Sleptsova points out constrained productivity as one of the reasons why the targets will likely be missed, but investors have a range of other issues to worry about. First, the increasing propensity of power groups within the Russian political elite to settle scores in order to cash out or establish territories as uncertainty over Putin’s 2024 plans is growing. Examples from recent years include the seizure of Bashneft, an oil firm that was nationalized and then “privatized” to the state-owned Rosneft following a flawed legal case against its previous owner; the 2018 arrest of Ziyavudin Magomedov, the owner of the Summa Group investment company who was jailed following a spat with the state-owned Transneft over a Black Sea port.
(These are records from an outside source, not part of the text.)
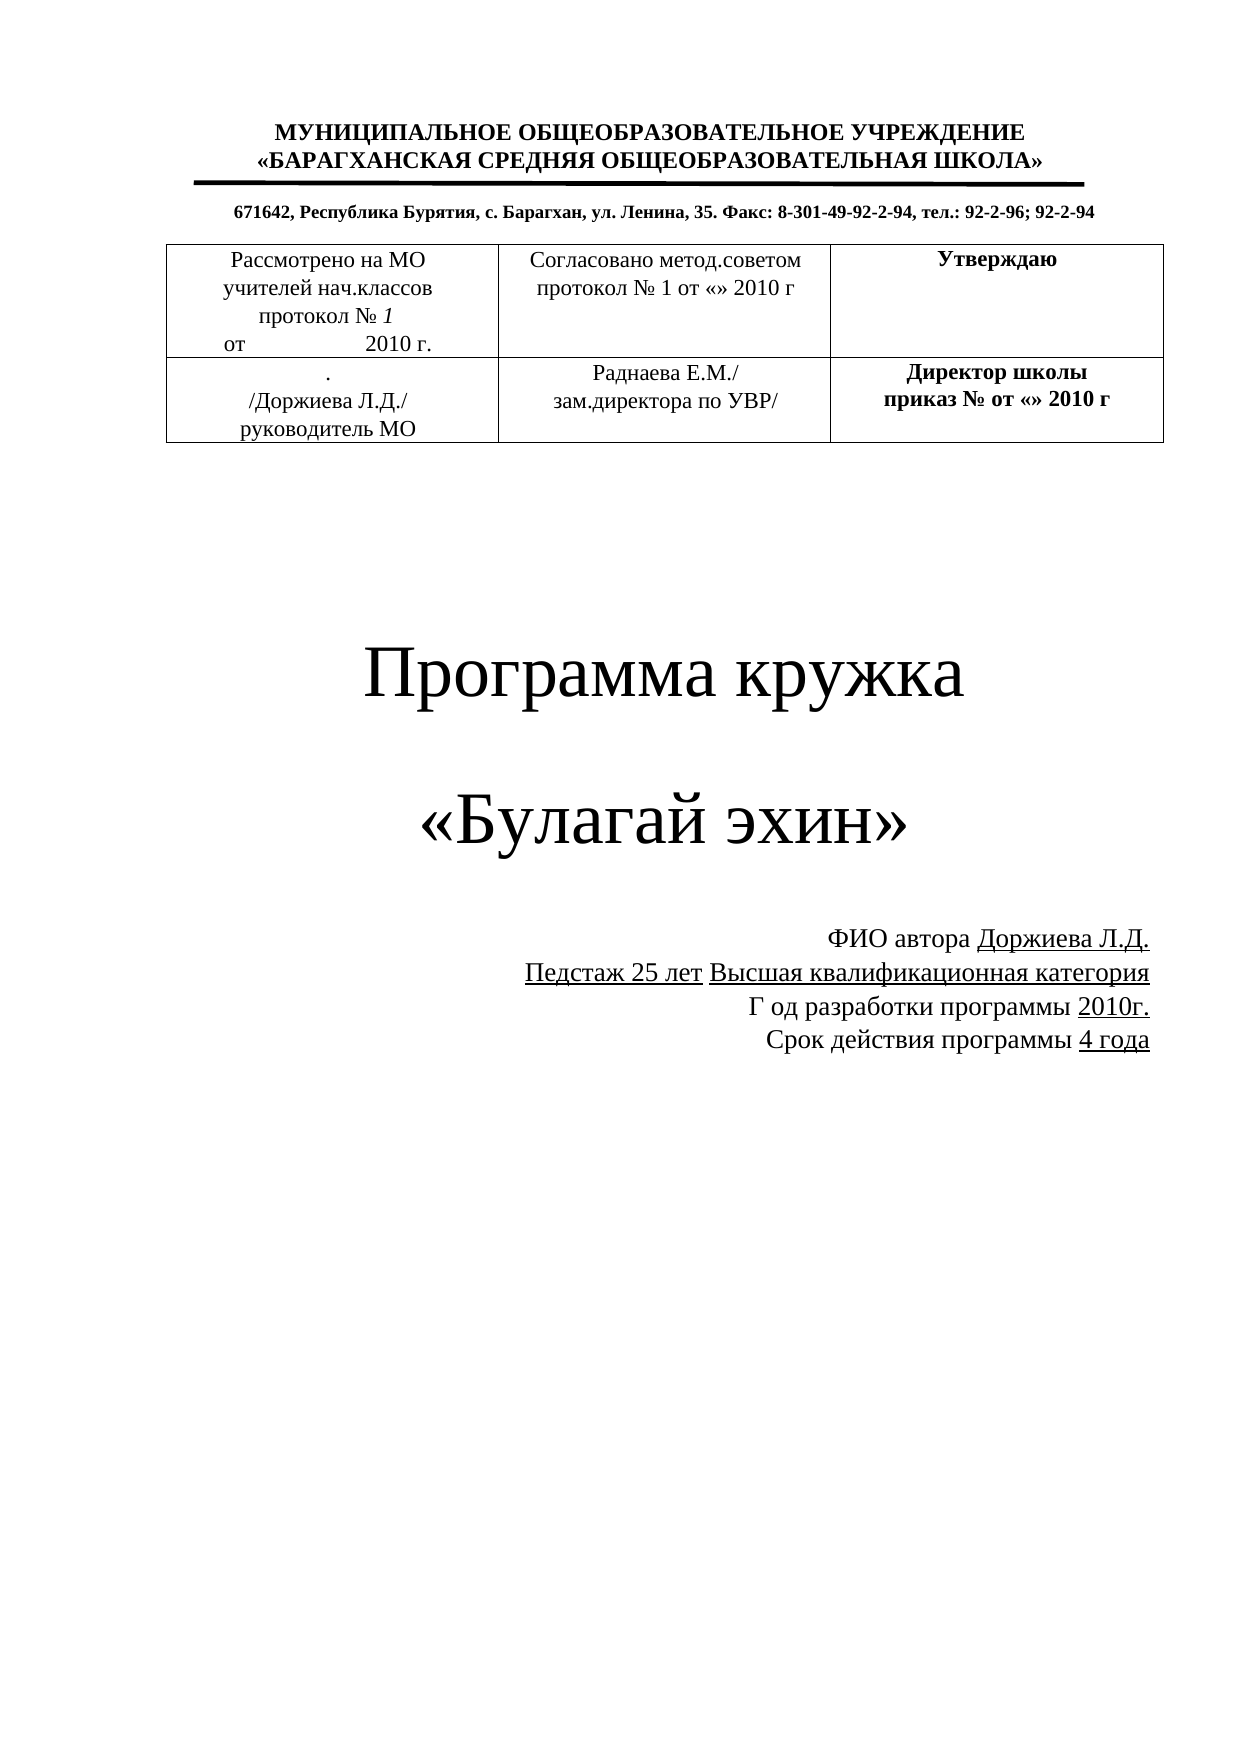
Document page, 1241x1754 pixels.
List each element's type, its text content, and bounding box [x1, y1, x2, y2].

table_cell Директор школы приказ № от «» 2010 г [831, 358, 1163, 442]
table_cell Раднаева Е.М./ зам.директора по УВР/ [499, 358, 830, 442]
text ФИО автора Доржиева Л.Д. [177, 921, 1149, 955]
text Срок действия программы 4 года [483, 1022, 1149, 1055]
text Педстаж 25 лет Высшая квалификационная категория [483, 955, 1149, 988]
table_header Согласовано метод.советом протокол № 1 от «» 2010 г [499, 245, 830, 357]
text Программа кружка [177, 628, 1152, 714]
text 671642, Республика Бурятия, с. Барагхан, ул. Ленина, 35. Факс: 8-301-49-92-2-94, тел.: 92-2-96; 92-2-94 [177, 201, 1152, 222]
table_cell . /Доржиева Л.Д./ руководитель МО [167, 358, 498, 442]
text «Булагай эхин» [177, 774, 1152, 860]
text Г од разработки программы 2010г. [483, 988, 1149, 1022]
table_header Рассмотрено на МО учителей нач.классов протокол № 1 от 2010 г. [167, 245, 498, 357]
table_header Утверждаю [831, 245, 1163, 357]
text МУНИЦИПАЛЬНОЕ ОБЩЕОБРАЗОВАТЕЛЬНОЕ УЧРЕЖДЕНИЕ «БАРАГХАНСКАЯ СРЕДНЯЯ ОБЩЕОБРАЗОВАТЕЛЬНАЯ ШКОЛА» [236, 118, 1064, 173]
Attempts to nudge potential domestic investors to repatriate their assets have seen very mild successes at best. The “domestic offshore” regions created by the government last year in the far-eastern Primorsky Krai and in the Kaliningrad region for investors to register their earnings have only seen 10 companies registered, of which seven were owned by Oleg Deripaska, a businessman sanctioned by the United States in 2018. A 2018 report by the Center for Strategic Research, a think tank warned that the criminalisation of the failure to repatriate earnings in foreign currency provides the authorities with just another instrument to extort businesses, as well as deterring exports. On 1 November, Andrei Kakovkin, the first entrepreneur to return to Russia under a program spearheaded by business ombudsman Boris Titov to repatriate businesspeople who left because of the threat of criminal prosecution, was jailed. Titov essentially spread his arms and said that he was unable to help. Bigger investors are wary of the Kremlin’s attempts to fork part of the price of Vladimir Putin’s foreign policy posturing on them. In May 2018 it took loud protests by business leaders to stop the State Duma from adopting a law, which would have allowed the government to punish, both by fines and by prison, the act of observing foreign sanctions, calling for new ones or releasing information that could lead to new sanctions.
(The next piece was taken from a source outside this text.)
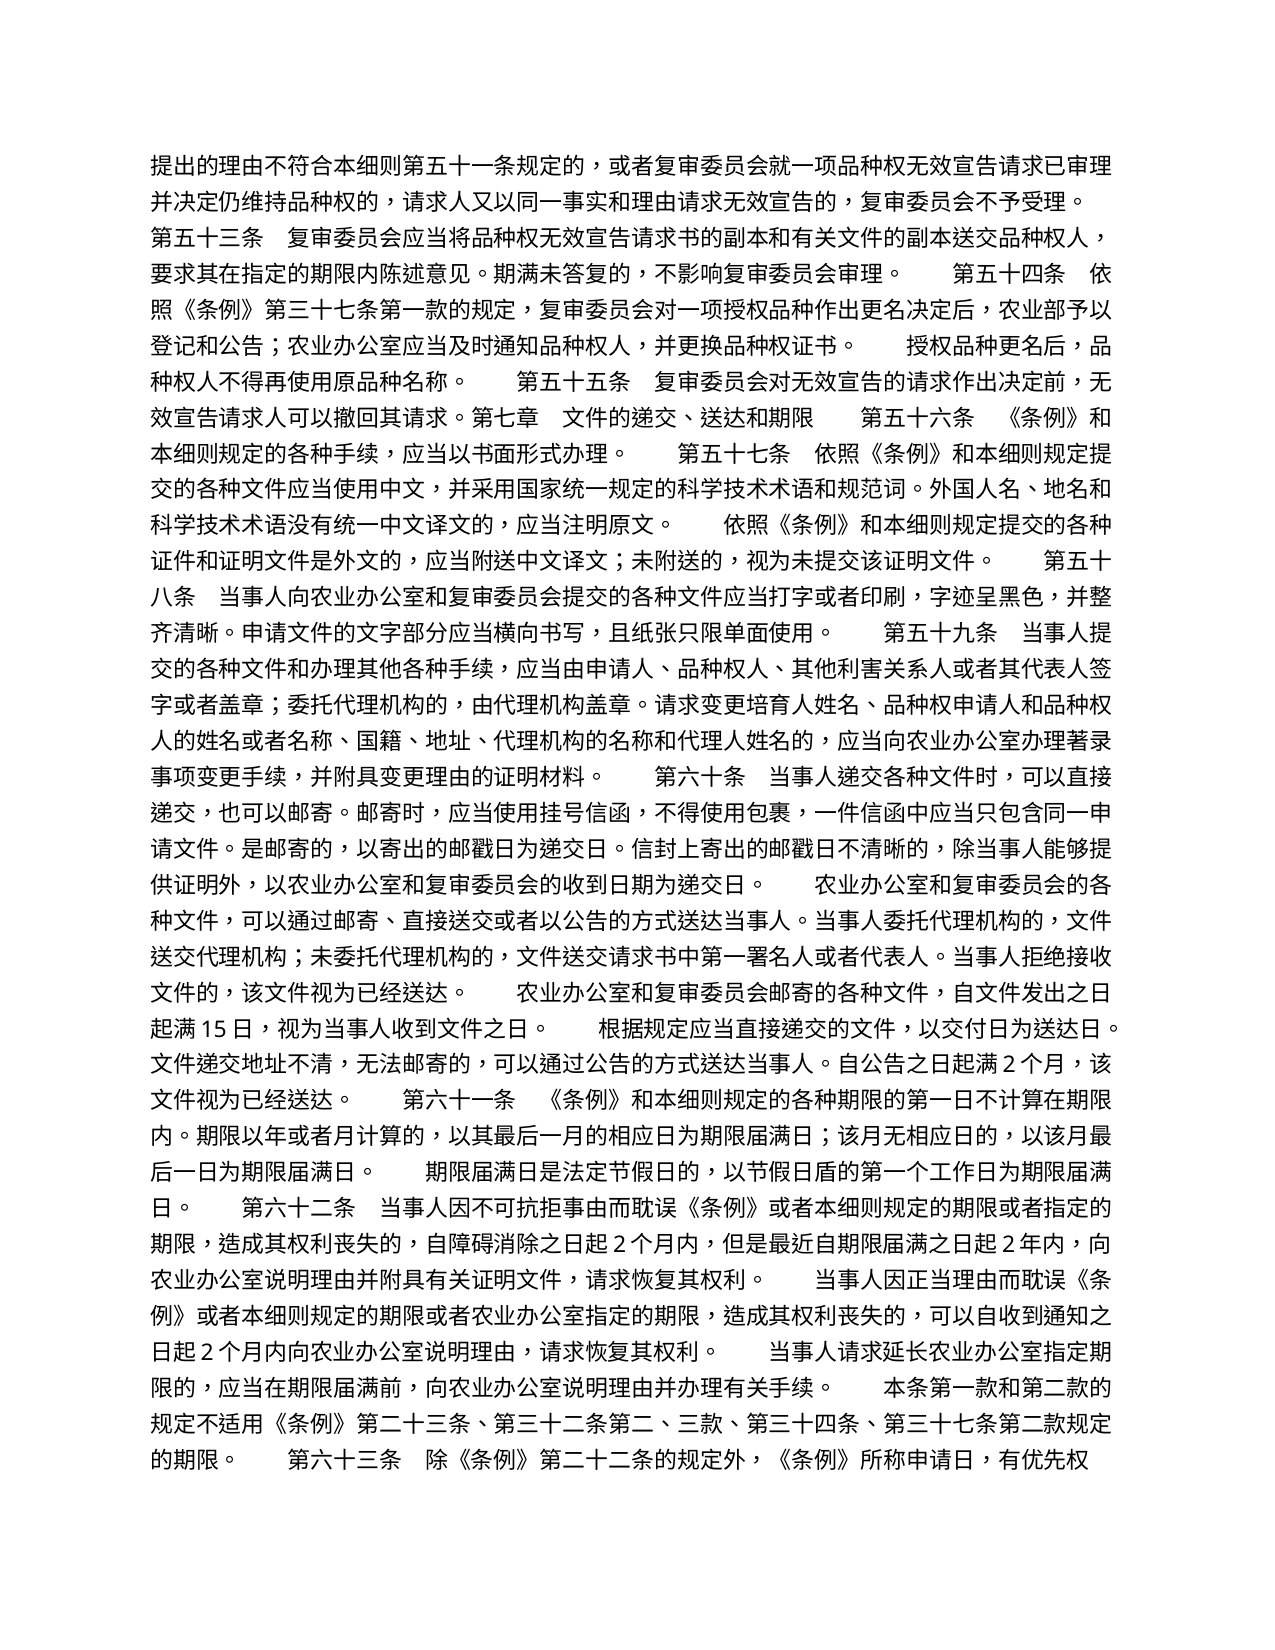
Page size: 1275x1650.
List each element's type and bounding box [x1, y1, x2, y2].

Foreign investors, in turn, were alarmed by the arrest of Michael Calvey, a US investor and his associates at the Baring Vostok private equity group in February. Seven months later Calvey remains under house arrest, in spite of Baring Vostok having ceded a 9.99% share in Vostochny Bank, which was at the center of the case, to Artem Avetisyan, Calvey’s business rival, and in spite of Titov and other ostensibly influential people speaking up for Calvey. The Kremlin’s attempts to restrict foreign ownership in media and in tech firms did not only send Yandex shares tumbling, but also made investors question what sector might be the next. Despite the evolution of economic ties with China in recent years, the Chinese government and Chinese companies continue to regard Russia mainly as a provider of natural resources, which China lacks.
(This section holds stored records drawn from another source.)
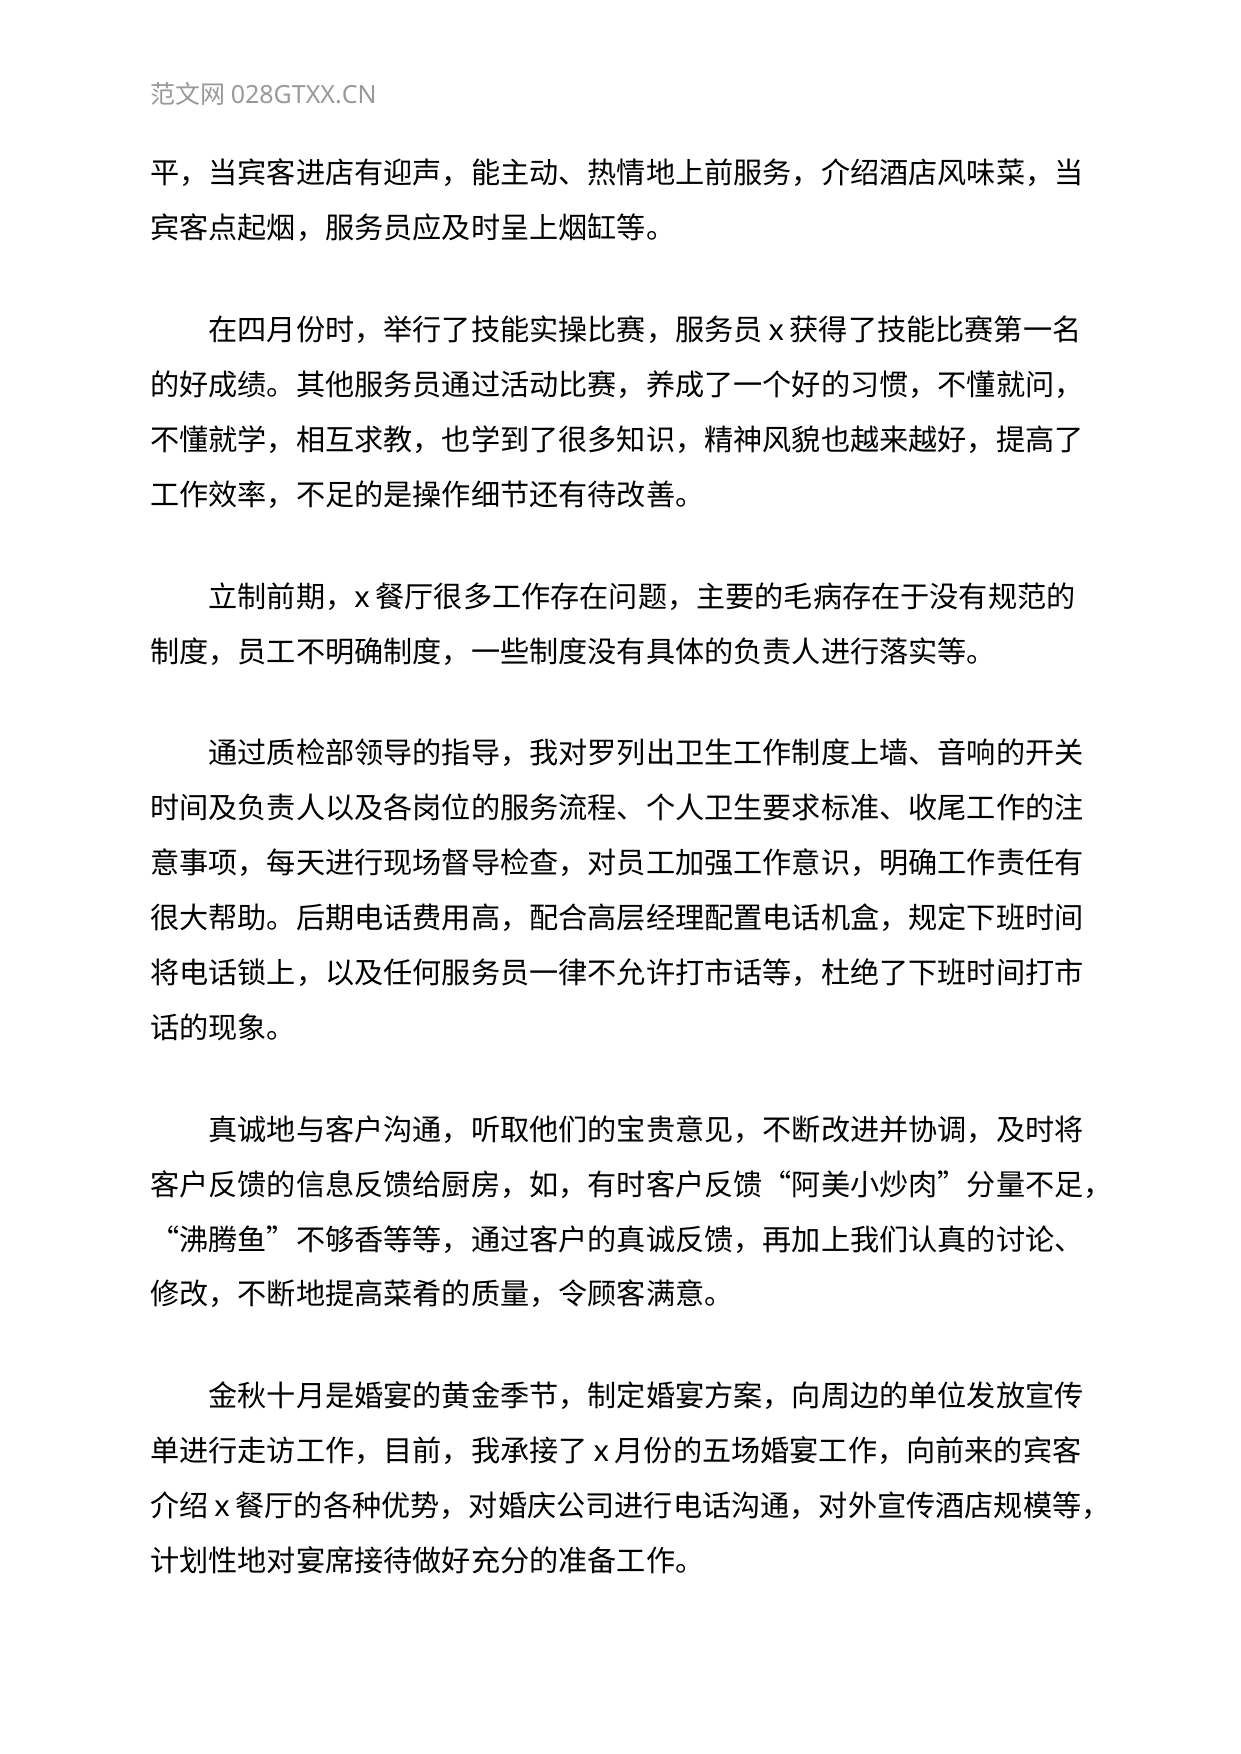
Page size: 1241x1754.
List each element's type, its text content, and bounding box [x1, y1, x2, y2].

text 通过质检部领导的指导，我对罗列出卫生工作制度上墙、音响的开关时间及负责人以及各岗位的服务流程、个人卫生要求标准、收尾工作的注意事项，每天进行现场督导检查，对员工加强工作意识，明确工作责任有很大帮助。后期电话费用高，配合高层经理配置电话机盒，规定下班时间将电话锁上，以及任何服务员一律不允许打市话等，杜绝了下班时间打市话的现象。 [150, 730, 1090, 1047]
text 在四月份时，举行了技能实操比赛，服务员x获得了技能比赛第一名的好成绩。其他服务员通过活动比赛，养成了一个好的习惯，不懂就问，不懂就学，相互求教，也学到了很多知识，精神风貌也越来越好，提高了工作效率，不足的是操作细节还有待改善。 [150, 307, 1090, 514]
text 金秋十月是婚宴的黄金季节，制定婚宴方案，向周边的单位发放宣传单进行走访工作，目前，我承接了x月份的五场婚宴工作，向前来的宾客介绍x餐厅的各种优势，对婚庆公司进行电话沟通，对外宣传酒店规模等，计划性地对宴席接待做好充分的准备工作。 [150, 1373, 1090, 1580]
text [150, 150, 1090, 247]
text 真诚地与客户沟通，听取他们的宝贵意见，不断改进并协调，及时将客户反馈的信息反馈给厨房，如，有时客户反馈“阿美小炒肉”分量不足，“沸腾鱼”不够香等等，通过客户的真诚反馈，再加上我们认真的讨论、修改，不断地提高菜肴的质量，令顾客满意。 [150, 1106, 1090, 1313]
text 立制前期，x餐厅很多工作存在问题，主要的毛病存在于没有规范的制度，员工不明确制度，一些制度没有具体的负责人进行落实等。 [150, 573, 1090, 671]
An investment protection law is not what is missing. What is increasingly missing is a reliable implementation of laws or at least a calculable chain of command in the “deep state”.

One of the major mistakes that Vladimir Putin made in recent years was relying too much on his foreign policy agenda, a field in which he is confident. This could very well be happening again: as France’s president, Emmanuel Macron is pushing for a European “reset” with Russia – though to several European leaders it is still unclear how and why this should happen – the Russian president clearly trusts that the era of sanctions will soon be over and the Russian economy will receive a much-needed investment boost from Western investors. But this may turn out to be a vain hope. The removal of sanctions may indeed bring some windfall, especially if the unexpected foreign policy success leads to the elite rallying around the president, thus making politics more stable. But the removal of sanctions would also mean a significant weakening of the rule of law. Many risk-takers have found ways to work with Russian companies in the past years, while for risk-avoiding investors a country, in which institutional and procedural safeguards – flawed, but calculable – are increasingly eroded by uncertainty, score-settling and extortion, is unlikely to be an attractive market.